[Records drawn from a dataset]

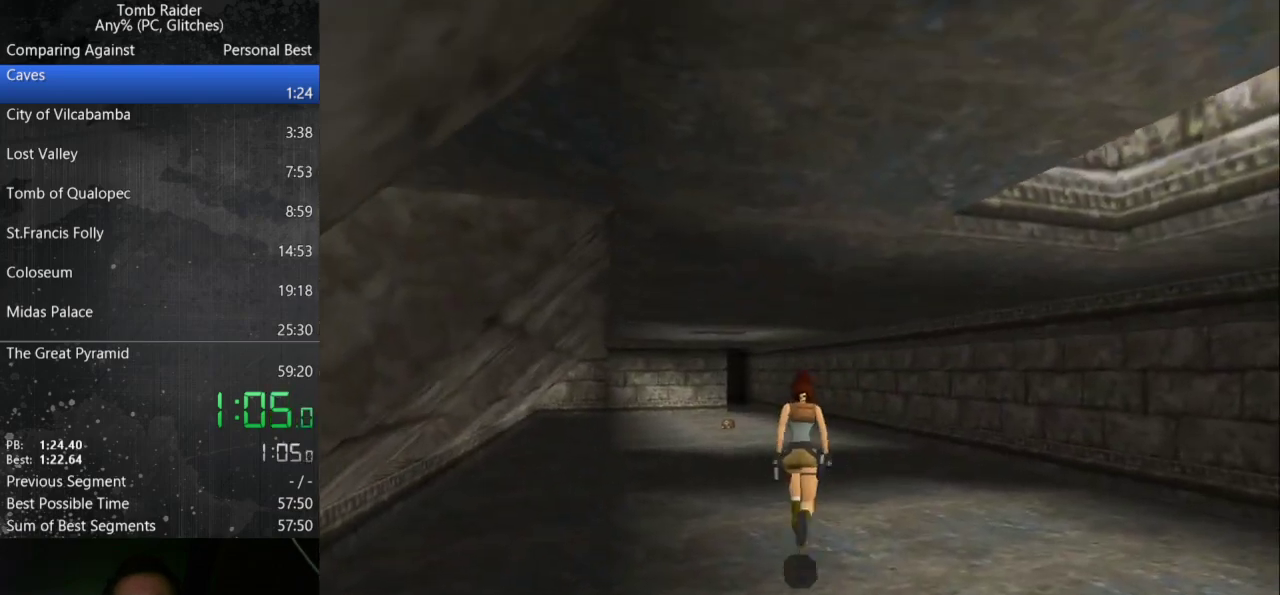
{"keys": ["jump", "up"], "events": []}
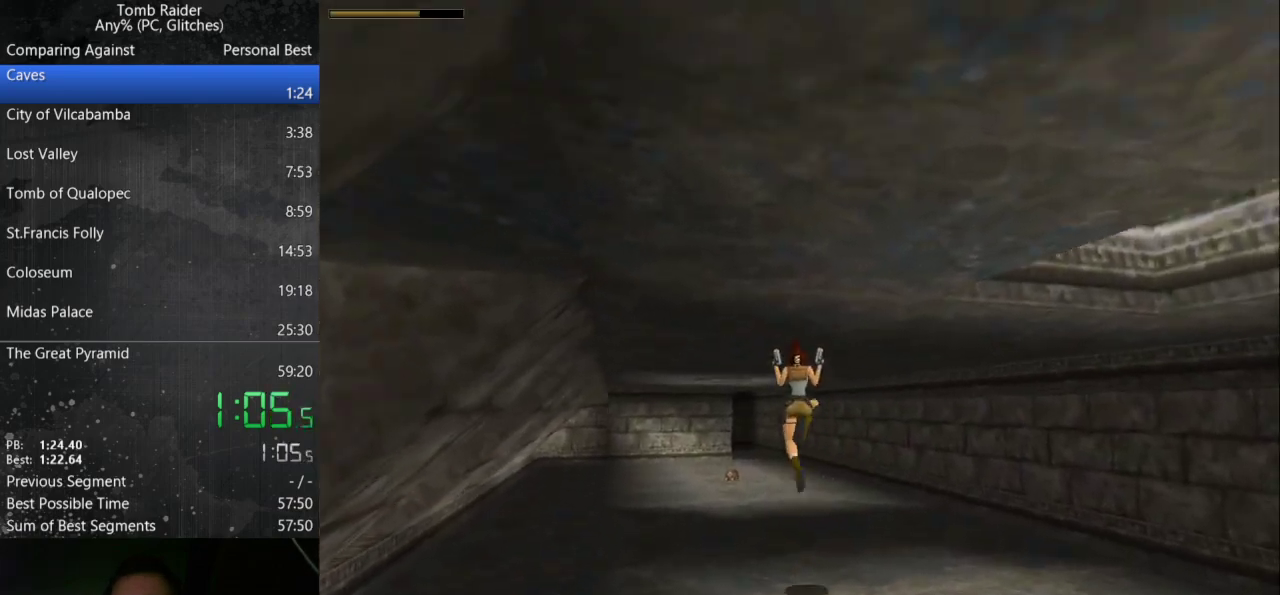
{"keys": ["jump", "up"], "events": []}
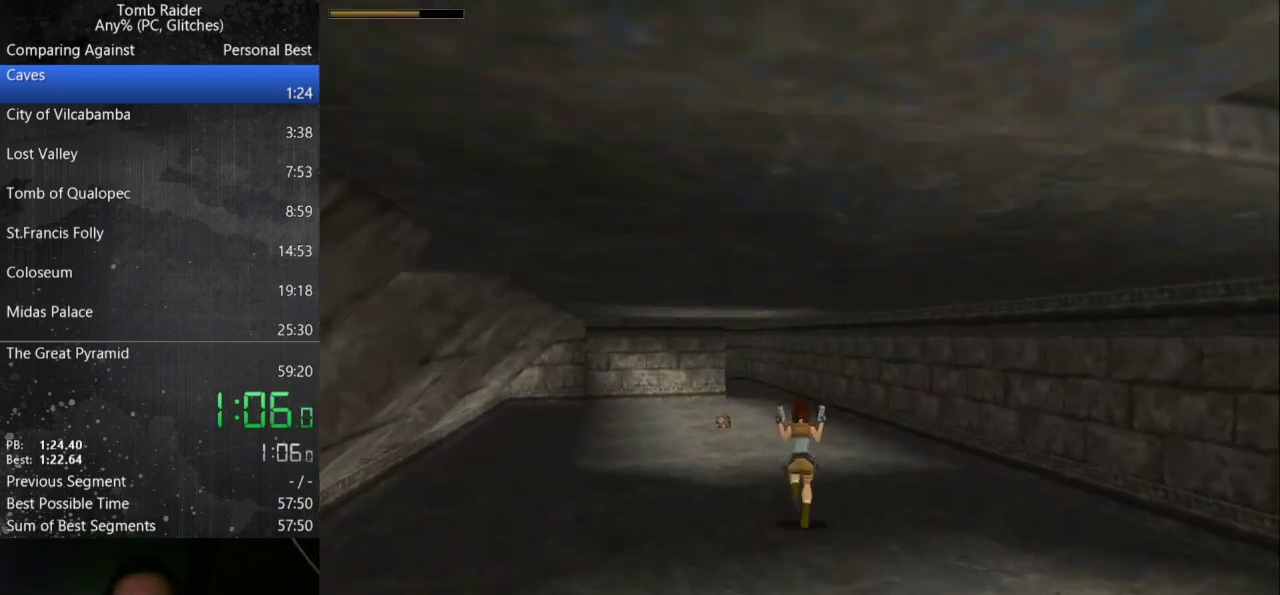
{"keys": ["jump", "up"], "events": []}
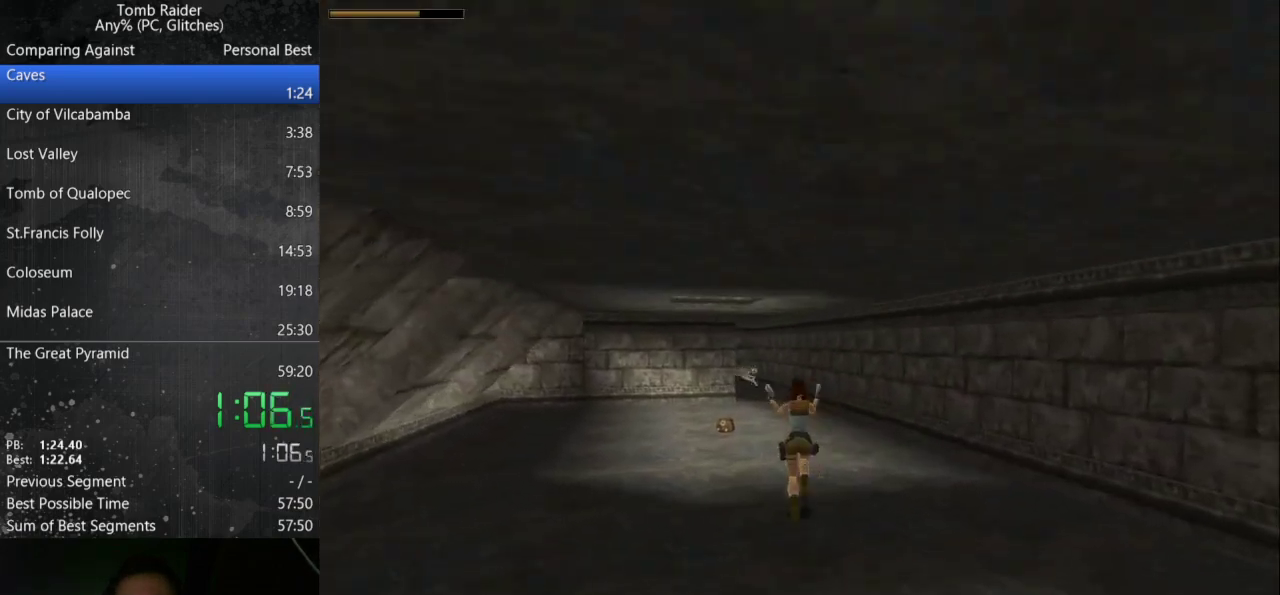
{"keys": ["action", "jump", "up"], "events": [[267, "action", "down"]]}
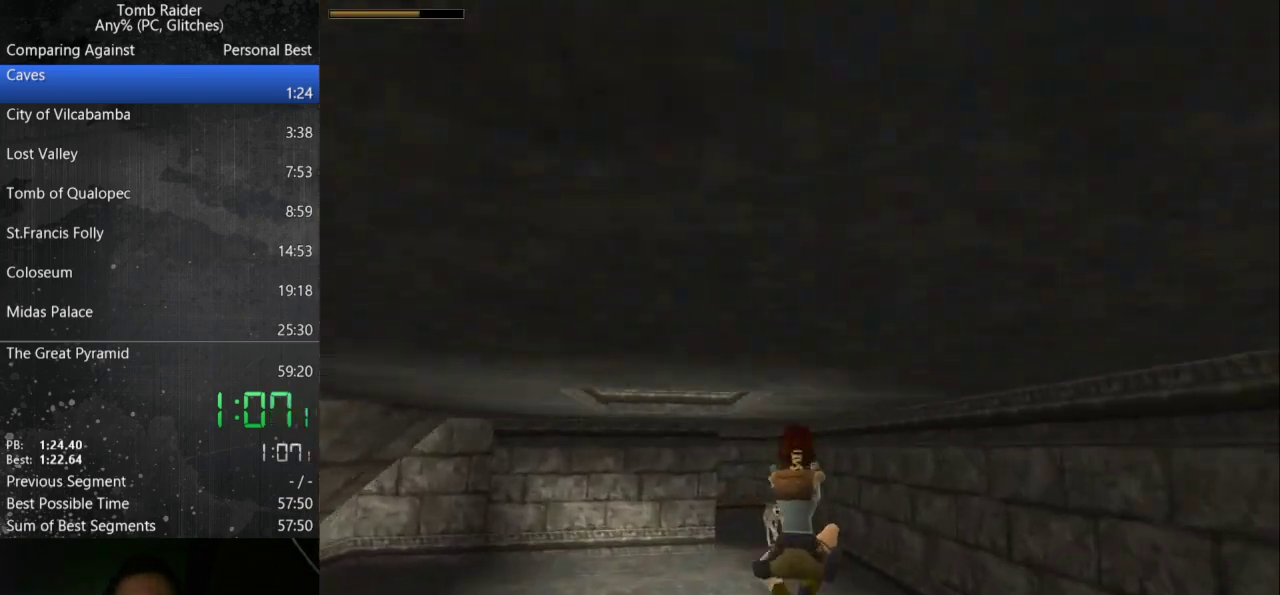
{"keys": ["action", "jump", "up"], "events": []}
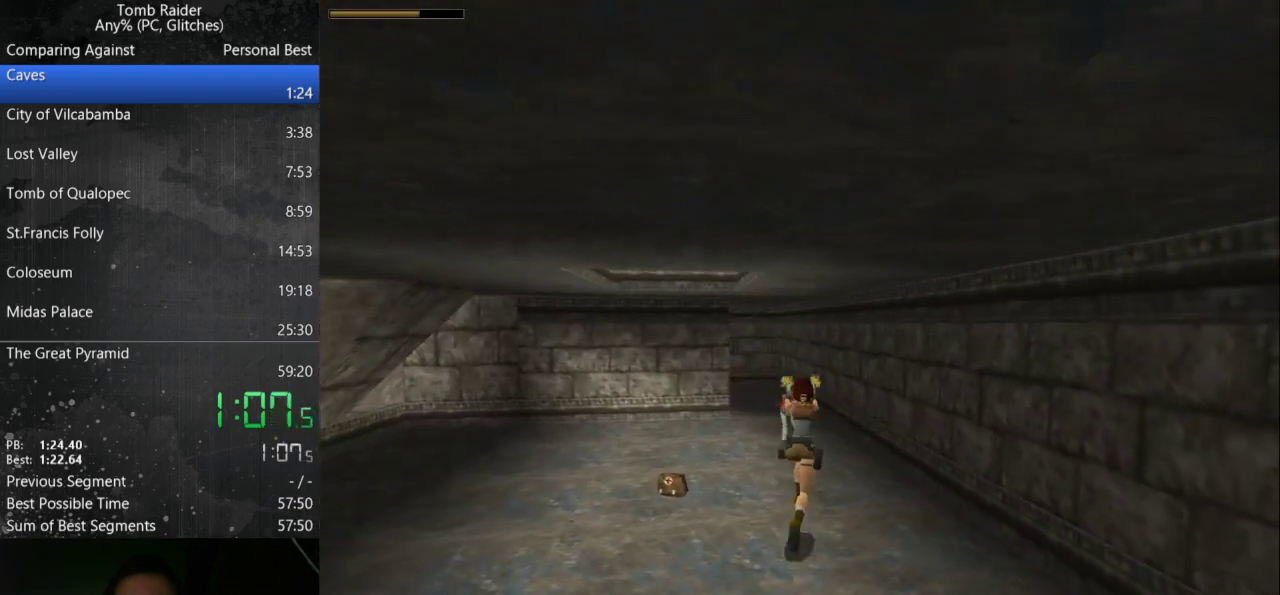
{"keys": ["action", "jump", "left", "up"], "events": [[200, "left", "down"]]}
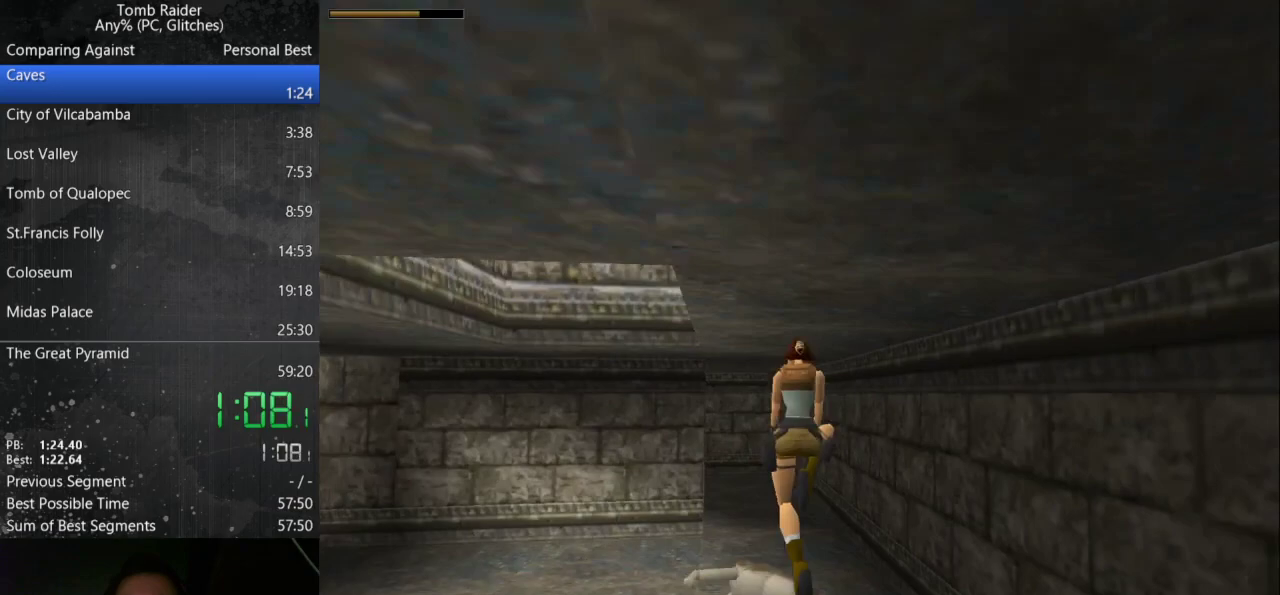
{"keys": ["jump", "left", "up"], "events": [[33, "action", "up"], [100, "left", "up"], [200, "guns", "down"], [267, "guns", "up"], [400, "left", "down"]]}
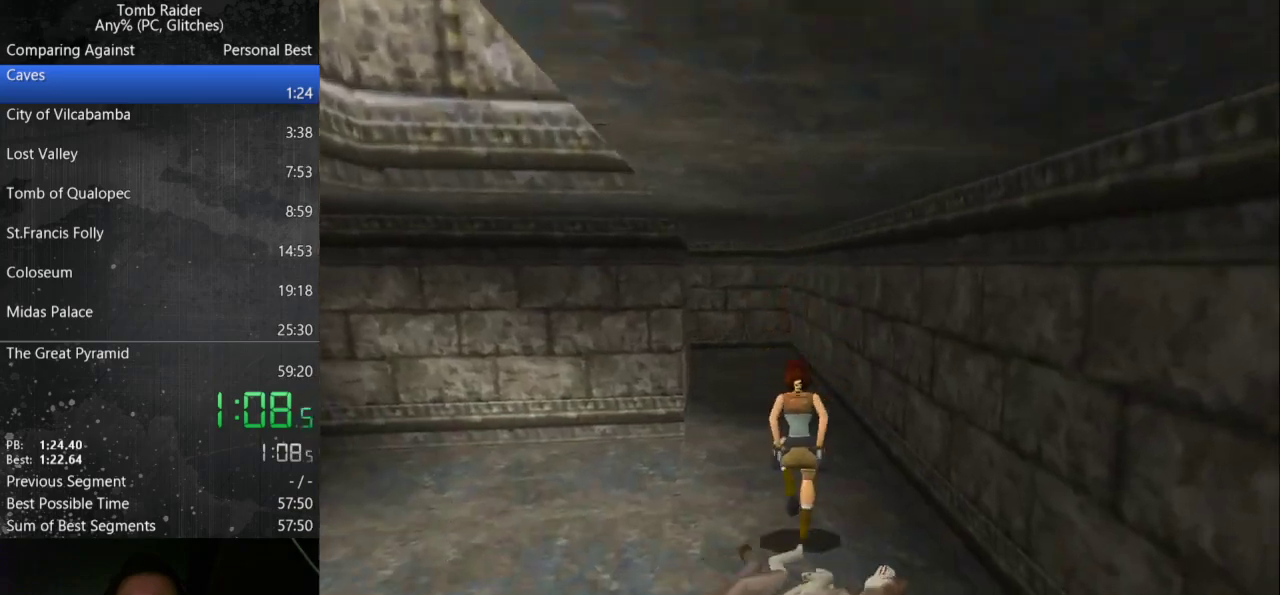
{"keys": ["jump", "up"], "events": [[200, "left", "up"]]}
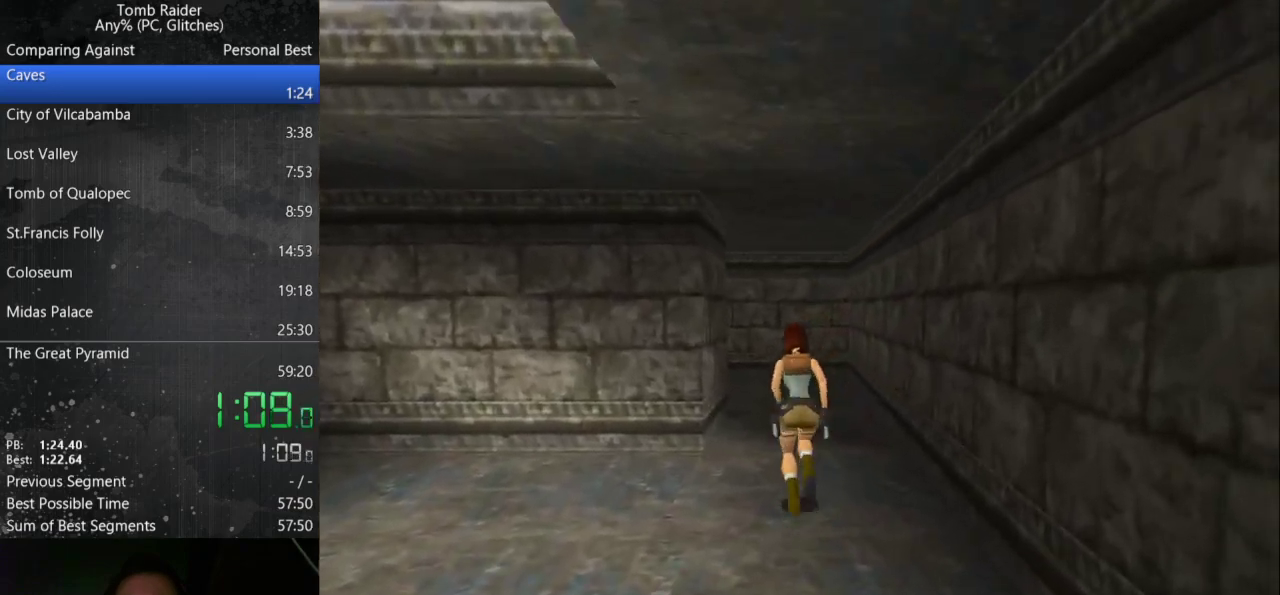
{"keys": ["left", "up"], "events": [[100, "jump", "up"], [333, "left", "down"]]}
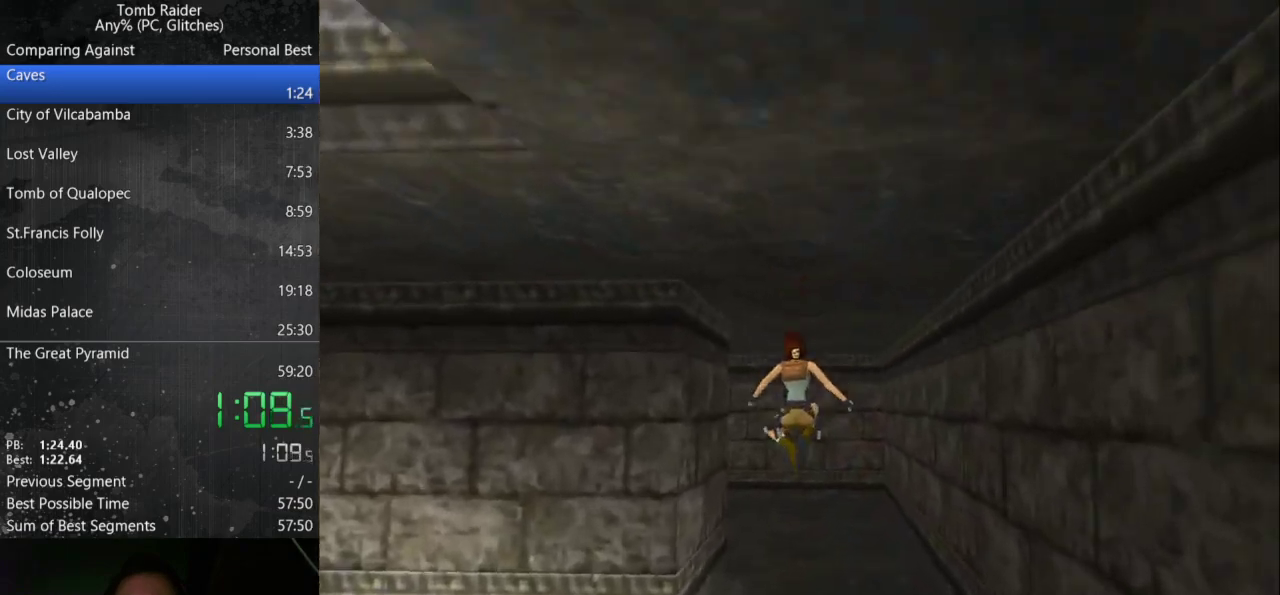
{"keys": ["left", "up"], "events": []}
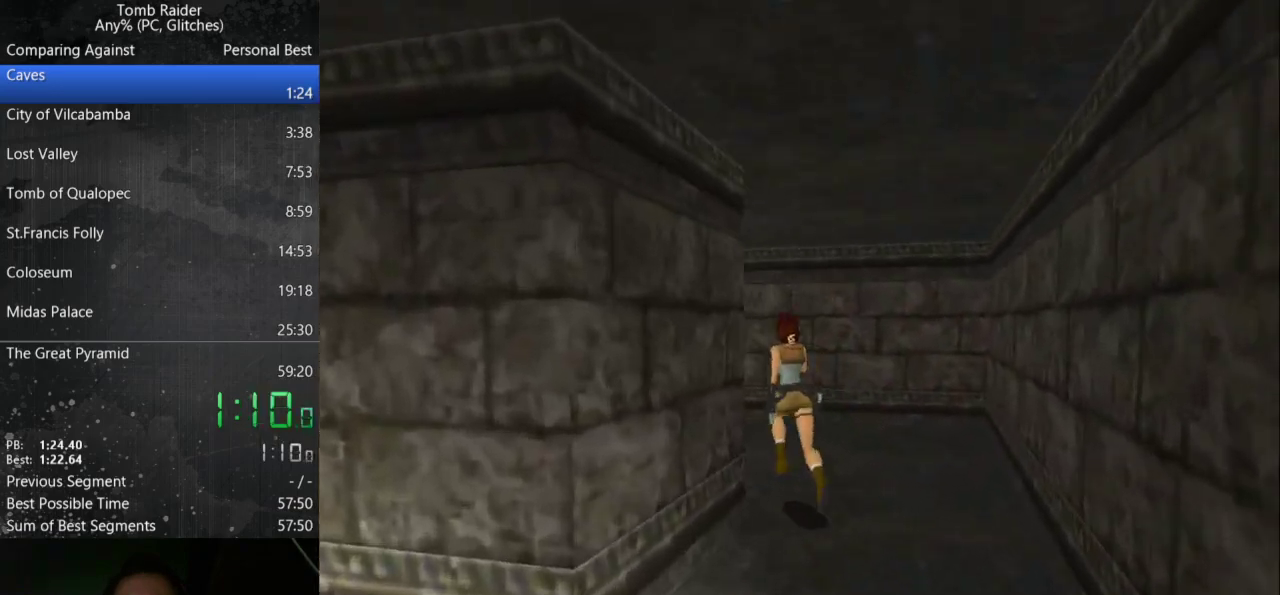
{"keys": ["jump", "up"], "events": [[367, "jump", "down"], [400, "left", "up"]]}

Work to be completed
Where the word "jump" appears in a line of the entries, copy that line.

Your solution
{"keys": ["jump", "up"], "events": []}
{"keys": ["jump", "up"], "events": []}
{"keys": ["jump", "up"], "events": []}
{"keys": ["action", "jump", "up"], "events": [[267, "action", "down"]]}
{"keys": ["action", "jump", "up"], "events": []}
{"keys": ["action", "jump", "left", "up"], "events": [[200, "left", "down"]]}
{"keys": ["jump", "left", "up"], "events": [[33, "action", "up"], [100, "left", "up"], [200, "guns", "down"], [267, "guns", "up"], [400, "left", "down"]]}
{"keys": ["jump", "up"], "events": [[200, "left", "up"]]}
{"keys": ["left", "up"], "events": [[100, "jump", "up"], [333, "left", "down"]]}
{"keys": ["jump", "up"], "events": [[367, "jump", "down"], [400, "left", "up"]]}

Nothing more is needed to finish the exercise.